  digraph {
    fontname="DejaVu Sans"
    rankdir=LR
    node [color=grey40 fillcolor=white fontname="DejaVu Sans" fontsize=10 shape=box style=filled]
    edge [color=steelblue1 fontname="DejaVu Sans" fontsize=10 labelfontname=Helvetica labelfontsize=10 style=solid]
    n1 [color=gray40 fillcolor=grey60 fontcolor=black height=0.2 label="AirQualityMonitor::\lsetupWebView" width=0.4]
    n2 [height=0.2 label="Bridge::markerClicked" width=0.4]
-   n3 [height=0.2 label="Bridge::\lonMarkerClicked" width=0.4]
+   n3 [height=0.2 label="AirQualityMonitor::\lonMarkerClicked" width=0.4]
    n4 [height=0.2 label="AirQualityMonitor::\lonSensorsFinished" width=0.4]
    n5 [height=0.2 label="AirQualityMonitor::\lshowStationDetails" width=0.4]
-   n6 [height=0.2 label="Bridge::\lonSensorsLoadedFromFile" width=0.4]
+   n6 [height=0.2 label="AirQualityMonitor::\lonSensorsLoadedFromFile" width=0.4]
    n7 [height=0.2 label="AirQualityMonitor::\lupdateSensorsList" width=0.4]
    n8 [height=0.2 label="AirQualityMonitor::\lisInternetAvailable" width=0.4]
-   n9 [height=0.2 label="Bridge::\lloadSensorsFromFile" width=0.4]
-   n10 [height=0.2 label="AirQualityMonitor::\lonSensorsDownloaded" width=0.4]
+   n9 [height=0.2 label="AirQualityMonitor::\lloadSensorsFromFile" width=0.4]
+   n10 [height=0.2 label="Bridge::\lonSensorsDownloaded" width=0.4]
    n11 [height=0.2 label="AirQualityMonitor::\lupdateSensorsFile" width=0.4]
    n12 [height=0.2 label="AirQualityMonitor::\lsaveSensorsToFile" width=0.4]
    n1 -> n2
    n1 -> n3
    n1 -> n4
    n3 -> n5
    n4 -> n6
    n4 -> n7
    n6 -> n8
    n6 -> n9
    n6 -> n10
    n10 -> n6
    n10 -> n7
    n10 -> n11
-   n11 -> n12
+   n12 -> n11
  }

--*--

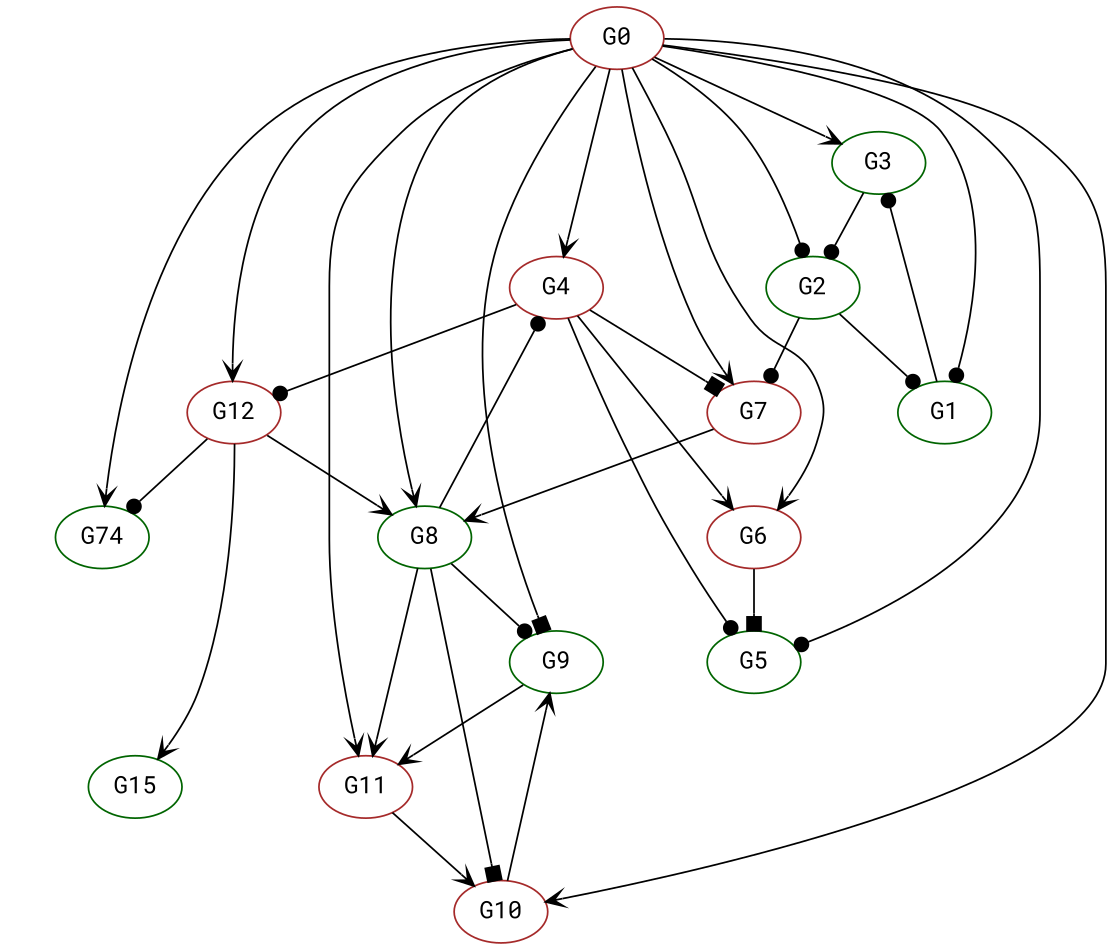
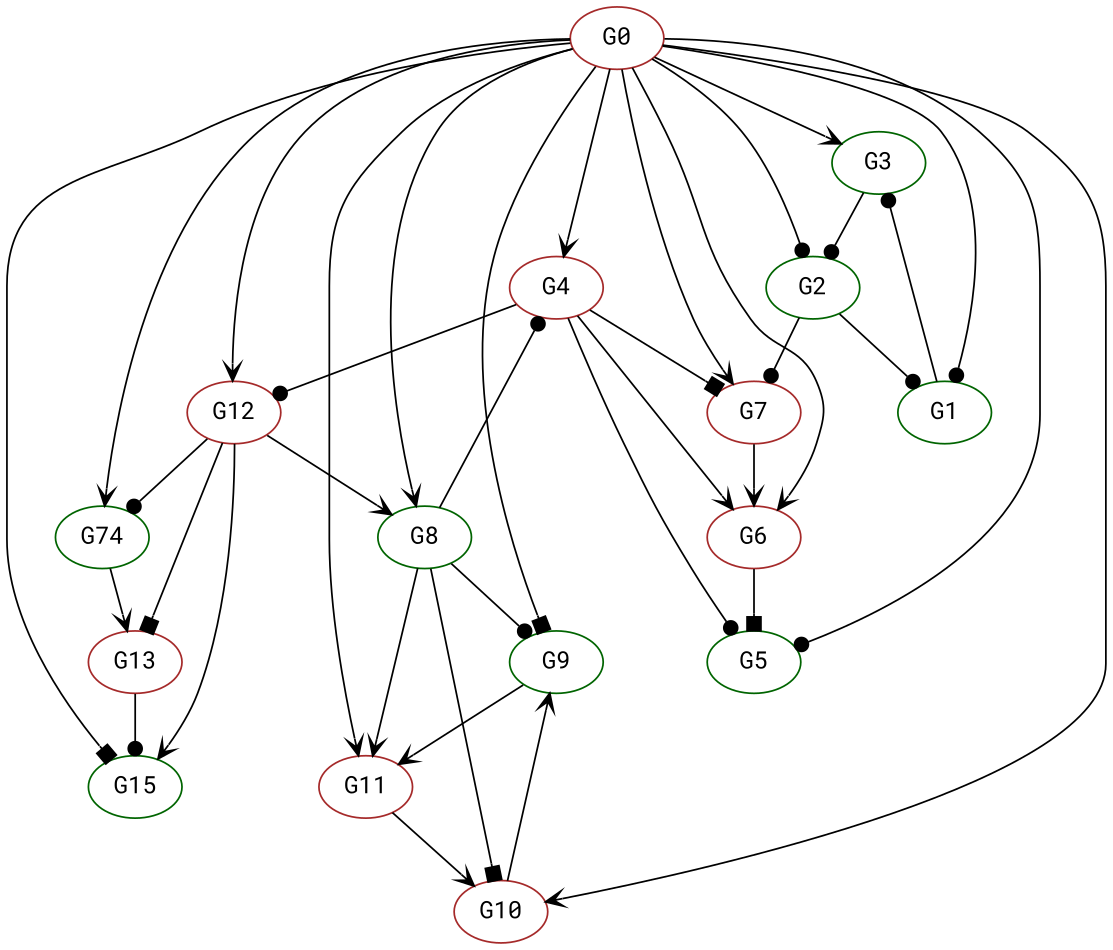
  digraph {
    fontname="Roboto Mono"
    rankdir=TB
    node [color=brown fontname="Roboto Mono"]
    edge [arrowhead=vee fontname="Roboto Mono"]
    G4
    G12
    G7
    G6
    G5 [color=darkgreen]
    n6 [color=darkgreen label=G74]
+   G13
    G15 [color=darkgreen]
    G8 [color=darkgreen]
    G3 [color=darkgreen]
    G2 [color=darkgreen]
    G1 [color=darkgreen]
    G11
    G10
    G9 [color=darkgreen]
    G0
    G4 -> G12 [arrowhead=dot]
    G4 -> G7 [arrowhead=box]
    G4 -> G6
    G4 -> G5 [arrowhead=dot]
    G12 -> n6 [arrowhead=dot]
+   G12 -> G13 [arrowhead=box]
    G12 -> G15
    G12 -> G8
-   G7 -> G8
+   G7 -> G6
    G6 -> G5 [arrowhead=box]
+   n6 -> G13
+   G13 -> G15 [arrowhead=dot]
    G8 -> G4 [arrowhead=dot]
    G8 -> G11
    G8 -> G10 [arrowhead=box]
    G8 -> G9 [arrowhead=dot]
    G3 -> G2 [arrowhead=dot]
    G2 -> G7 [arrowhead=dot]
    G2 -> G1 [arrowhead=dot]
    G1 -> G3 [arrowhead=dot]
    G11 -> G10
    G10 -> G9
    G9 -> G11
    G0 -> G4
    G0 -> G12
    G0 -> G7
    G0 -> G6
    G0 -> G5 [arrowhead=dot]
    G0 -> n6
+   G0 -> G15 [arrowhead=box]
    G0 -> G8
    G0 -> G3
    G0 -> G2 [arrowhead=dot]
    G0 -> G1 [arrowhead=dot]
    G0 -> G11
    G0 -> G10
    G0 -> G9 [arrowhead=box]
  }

--*--

TASK PROMPT: Return every line of the records above that contains the word "node".

FINAL ANSWER:
    node [color=grey40 fillcolor=white fontname="DejaVu Sans" fontsize=10 shape=box style=filled]
    node [color=brown fontname="Roboto Mono"]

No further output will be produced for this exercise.